Toplu taşımalarda havalandırmanın da çok değerli olduğunu, kesinlikle dış atmosfer havasıyla iç ortam havasının değişiminin sağlanması gerektiğini vurgulayan Özlü, şayet kapı, pencere açılabiliyorsa kapı pencere, havalandırma sistemi varsa da iç havayı dış havayla değiştirecek halde klima çalıştırılması gerektiğini aktardı.

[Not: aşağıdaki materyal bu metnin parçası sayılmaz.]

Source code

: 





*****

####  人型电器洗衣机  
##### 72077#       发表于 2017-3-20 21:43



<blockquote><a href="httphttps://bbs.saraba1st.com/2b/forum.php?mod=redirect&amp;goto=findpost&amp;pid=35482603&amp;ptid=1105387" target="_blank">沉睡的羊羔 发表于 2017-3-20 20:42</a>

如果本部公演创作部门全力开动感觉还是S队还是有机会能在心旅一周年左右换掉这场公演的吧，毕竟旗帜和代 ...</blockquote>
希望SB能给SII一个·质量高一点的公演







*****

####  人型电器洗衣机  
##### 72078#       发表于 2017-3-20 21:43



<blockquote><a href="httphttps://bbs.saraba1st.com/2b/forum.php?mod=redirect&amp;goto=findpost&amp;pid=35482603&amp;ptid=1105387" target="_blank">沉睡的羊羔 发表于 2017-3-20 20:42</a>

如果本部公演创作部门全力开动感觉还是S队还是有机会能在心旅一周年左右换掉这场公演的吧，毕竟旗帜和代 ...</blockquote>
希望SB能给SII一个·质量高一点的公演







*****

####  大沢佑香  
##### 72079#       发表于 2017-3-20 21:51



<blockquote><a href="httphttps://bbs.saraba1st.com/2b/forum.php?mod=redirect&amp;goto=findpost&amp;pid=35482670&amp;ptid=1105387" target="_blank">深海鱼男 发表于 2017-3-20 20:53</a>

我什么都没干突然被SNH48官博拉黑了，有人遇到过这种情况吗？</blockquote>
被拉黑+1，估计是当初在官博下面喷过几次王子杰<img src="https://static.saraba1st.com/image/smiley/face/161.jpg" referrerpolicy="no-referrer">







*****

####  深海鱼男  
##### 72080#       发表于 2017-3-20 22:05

Özlü, ayrıyeten toplu taşımada el hijyeninin de ehemmiyet kazandığını belirterek, konuşmasını şöyle sürdürdü:
“Kötüyü geride bırakmış değiliz, daha makus günlere gidebiliriz. Salgının seyrine bakılırsa hiçbir duraklama yok, yani baştan beri giderek artıyor. Münasebetiyle yani şimdi daha salgını durdurmuş, yavaşlatmış değiliz. Salgın devam ediyor, hem bulaşıyor hem hastalandırıyor hem öldürüyor. ‘Kötüyü geride bıraktık, biz bunu atlattık’ zannetmeyelim. Önümüzde daha ne olduğu aşikâr değil. Kesinlikle ve kesinlikle kış ve güz devrinde kapalı ortamlarda kalabalıklaşma nedeniyle bulaşma riski daha yüksek. Önlemlere daha çok uymamız lazım.”
İş yerlerinde de çay, kahve servisi, gereç servisi yapanlarla, eseri getirip, götüren işçinin yayma açısından mümkünlüğü yüksek kümede yer aldığını söz eden Özlü, bu şahısların maske kullanmasının, olabildiğince servis sırasında arayı müdafaasının da çok kıymetli olduğunu vurguladı.